Which brings us to the rot at Trumpism’s core. Trump’s foreign policy worldview is often misconstrued as a mere “isolationist” and “antiglobalist” turn away from foreign entanglements. But as Zack Beauchamp of Vox has shown, Trumpism actually favors a combination of extricating the United States from international alliances while using overwhelming unilateral force to vanquish narrowly defined threats and bolster crudely defined national interests.

Hannity cites this approach to hail Trump’s supposed toughness. He extols Trump’s campaign against the Islamic State and insists we should emulate this now by maximally arming Ukraine.

But Russia is a nuclear-armed superpower. Again, what if doing this now provokes Putin to escalate? Hannity doesn’t engage seriously with this question. Hannity also makes a tortured comparison to President Ronald Reagan’s Cold War arming of rebel groups as a model, but those were proxy wars, whereas here direct conflict with Russia is the risk.

The threat of provoking this Putin escalation is why Biden is combining an effort at the right balance on arming Ukraine with a robust internationalist response involving allies imposing punishing economic sanctions on Russia. This might yet fail, but Hannity can’t seriously deny that this has proved an extraordinary effort. It might yet succeed, at least to some degree, with the help of Ukraine’s extraordinary bravery and tenacity.
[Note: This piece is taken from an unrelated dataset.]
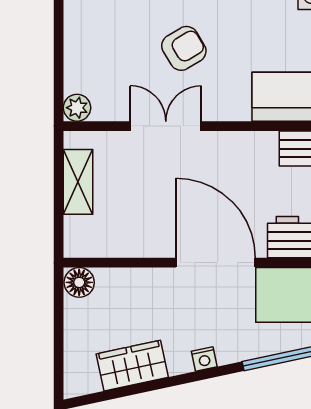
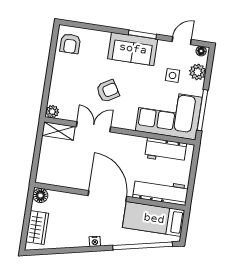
shelving: (78, 182) -> (59, 131), moved, turned 90
wardrobe: (132, 366) -> (37, 227), moved, turned 102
But engaging seriously with any of this would require asking whether Trump was wrong in his goal of weakening NATO and what this means for the present. It would mean admitting Trump aggressively aligned himself with Putin’s interests against Ukraine’s, while Biden is doing the opposite and rallying our allies in doing so.

If everything flows from the core imperative of portraying Trump as strong and his political opponents as weak, it creates a propaganda bubble that such debate and such an accounting must not be permitted to penetrate.